The performance that 5G brings will be essential for enabling new applications in factories, mines, ports, hospitals, TV studios, power stations and so on. The best coverage with the best performance will be localised and, in all likelihood, self-contained. 5G enables demanding applications to be delivered without the expense of wires (and the cost of replacing them) but since the best performance requires everything to be closely located (cells in the factory and processors close by connected by fibre), the real 5G network won’t be the consumer offer, delivered nationally, but islands of connectivity that are delivered exclusively for a specific set of users and applications, in a specific location.

The trouble with interesting but ultimately pointless speculation about augmented reality offices is that it builds unhelpful expectations.

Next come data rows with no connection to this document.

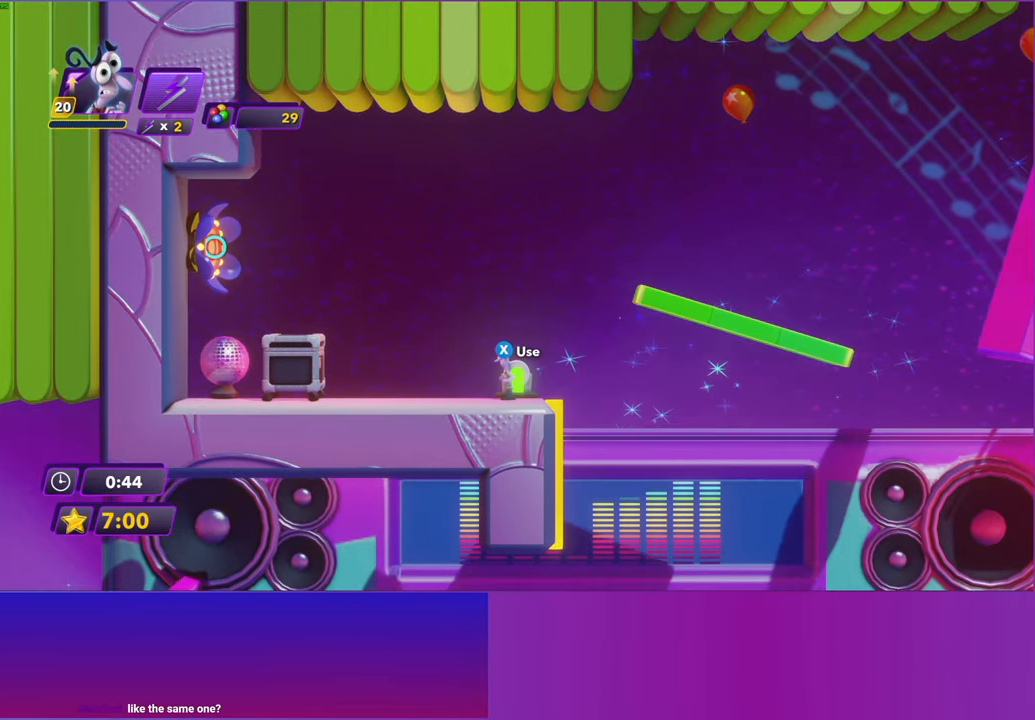
{"buttons": [], "left_stick": "right", "events": [[283, "left_stick", "right"]]}
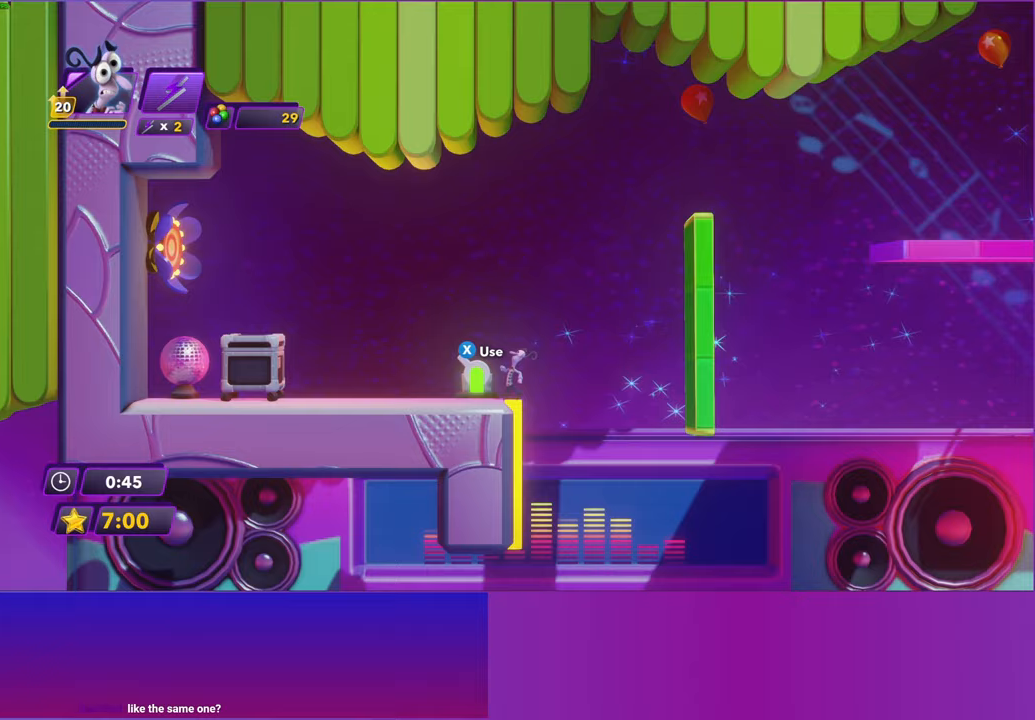
{"buttons": [], "left_stick": "right", "events": [[33, "A", "down"], [150, "A", "up"], [400, "A", "down"], [500, "A", "up"]]}
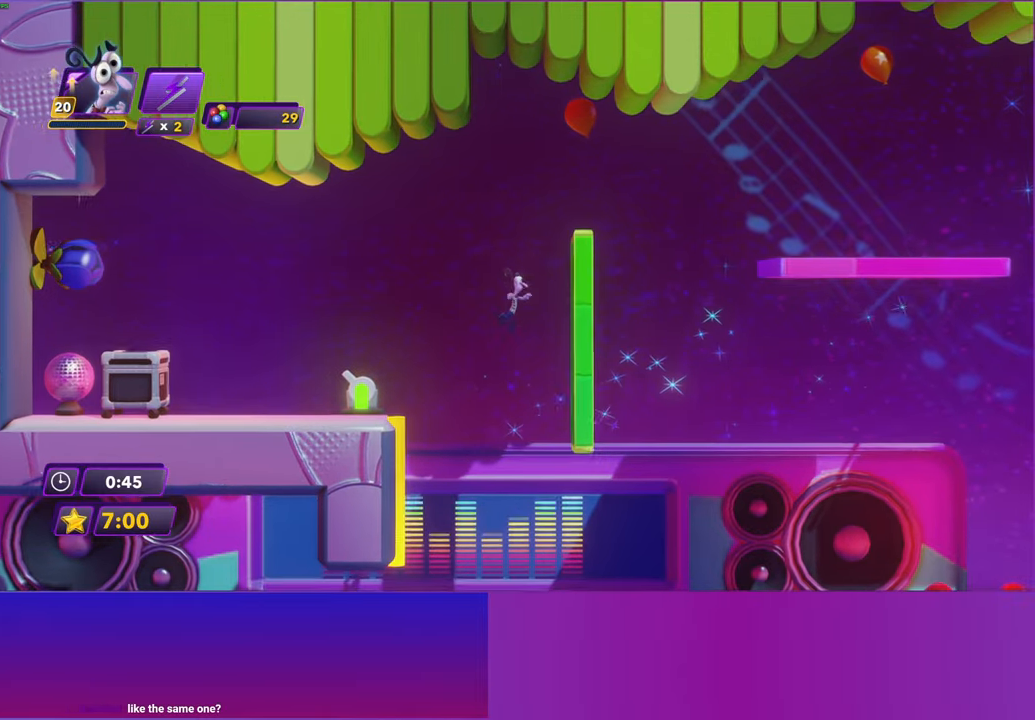
{"buttons": [], "left_stick": "right", "events": []}
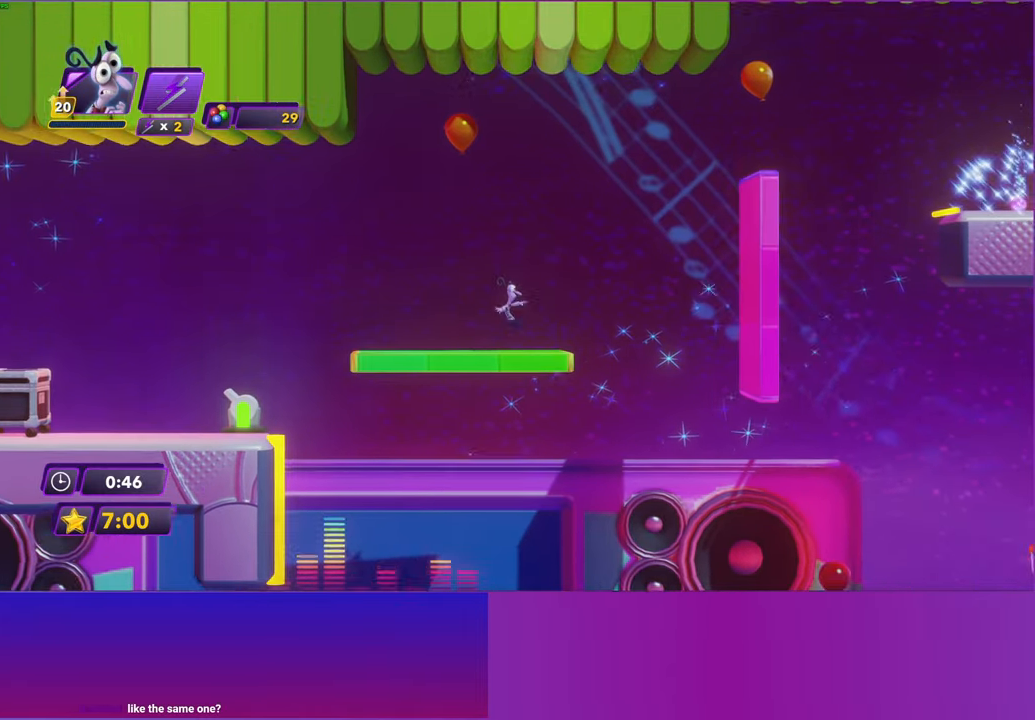
{"buttons": [], "left_stick": "right", "events": [[217, "A", "down"], [317, "A", "up"]]}
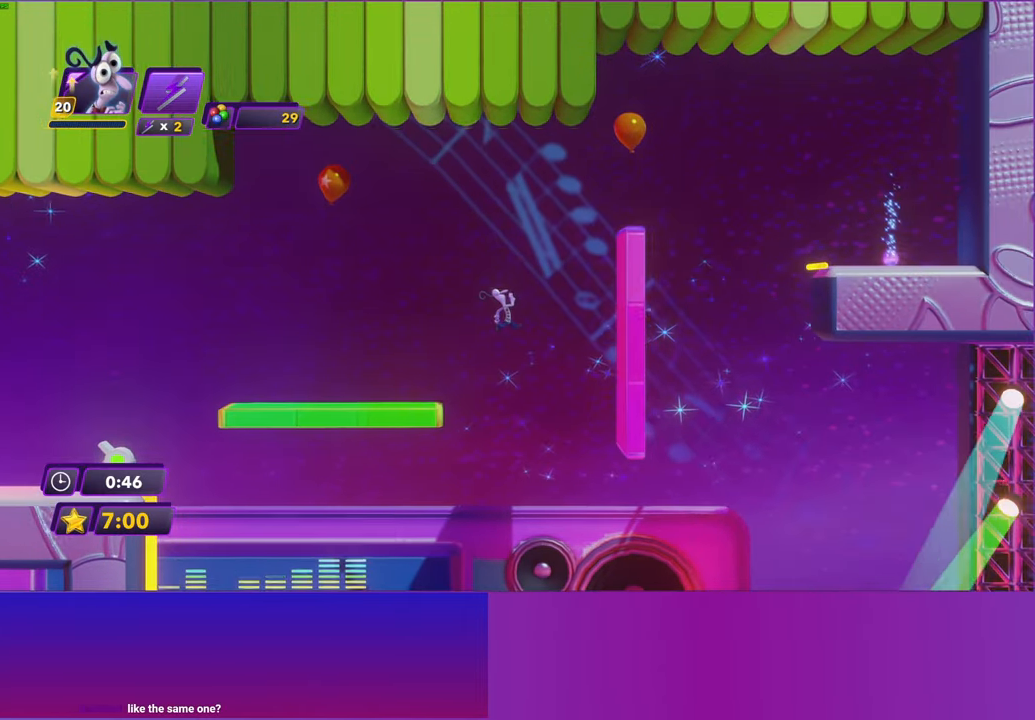
{"buttons": [], "left_stick": "right", "events": [[17, "A", "down"], [133, "A", "up"]]}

The press seizes on such notions and presents them as “emerging trends” or trails headlines, such as “coming to an office near you!”. Amidst this bruha-ha, the real value of 5G gets lost and scepticism of the things it can actually – and usefully – do rises.

5G can do many things, but focusing on trivial applications doesn’t help the industry. Let’s focus instead on building out better connectivity today, with an already powerful toolkit, while those who really need 5G can focus on their specific use cases. At the same time, network operators need to focus on their existing customers and investing in networks that, while they have proven to be resilient, deliver highly variable performance for even basic collaboration tools.

Close the digital divide between town and city, invest in extended broadband networks and introduce new quality-backed offers. Sure, 5G is developing fast, but it’s not needed in the traditional office and it’s unlikely to help remote workers, dispersed in often rural locations.